After we finally confirm the medication switch and dispense the alternative, I call his name for pickup and prepare to ring him up. He hastily shuffles to the front saying, “I’m sorry for my behavior. This is the first time my doctor prescribed me medication. Going to the pharmacy for the first time made me nervous.” At that moment, I realize how terrifying it can be to experience changes in health. I have to remind myself that people aren’t at the pharmacy because they’re healthy. This experience helped me understand that as a healthcare professional, I should be acutely aware of the hardship associated with this change and sensitive to my role in easing this transition.
In another instance, while volunteering in the emergency department of the hospital, I met a woman who expressed her anxiety about being at the hospital for the first time. She was scared and alone. Realizing how difficult it must have been for her, I pulled up a chair. And we just talked. She told me about her vacation from two weeks earlier, about her job, about her most memorable clients. I learned her concerns were elevated by the bad preconceptions of hospitals she had learned from social media. When my volunteer shift ended, she held my hand, and her eyes sparkled as she said, “Thank you.”
At the pharmacy, I learned to trust my patient; at the hospital, I learned how to help a patient trust me. Recognizing that patients can become agitated from the unease of an unfamiliar situation, I realized that I shouldn’t immediately judge patients for this transient behavior. Instead, it is my job as healthcare professional to listen to them and hear their concerns. I should tell the patients that I understand that it is a scary time for them, and that I am there to serve them and facilitate healing. I now understand that by further developing this degree of trust, I can further optimize communication and improve patient outcomes.
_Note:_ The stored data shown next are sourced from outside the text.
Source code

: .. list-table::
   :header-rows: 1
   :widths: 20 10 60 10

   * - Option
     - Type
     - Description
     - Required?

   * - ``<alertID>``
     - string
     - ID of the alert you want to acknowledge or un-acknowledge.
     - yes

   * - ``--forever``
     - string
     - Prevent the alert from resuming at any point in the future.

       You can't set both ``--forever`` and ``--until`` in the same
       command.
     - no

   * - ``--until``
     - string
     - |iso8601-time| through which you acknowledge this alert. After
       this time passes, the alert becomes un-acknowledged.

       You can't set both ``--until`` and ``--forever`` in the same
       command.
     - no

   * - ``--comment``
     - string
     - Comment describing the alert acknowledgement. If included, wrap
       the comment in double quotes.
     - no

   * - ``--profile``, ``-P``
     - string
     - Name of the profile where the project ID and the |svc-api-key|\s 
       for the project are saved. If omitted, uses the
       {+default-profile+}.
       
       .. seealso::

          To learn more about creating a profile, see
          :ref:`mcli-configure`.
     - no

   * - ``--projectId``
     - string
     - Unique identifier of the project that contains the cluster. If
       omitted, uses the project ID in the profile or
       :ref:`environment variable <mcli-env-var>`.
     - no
Any time I have the opportunity to work with my patients, I now take a step back and try to get to know them as people. Behind every patient there is a story, and behind every patient’s story, there is a narrative I should strive to understand. There is real magic in the opportunity of healthcare providers to foster a relationship of trust with others. Between my successes and my failures in the future, I hope that the ability for patients to trust me will always persist. I am beyond excited to work with my patients, and I cannot wait to meet each and every one of them.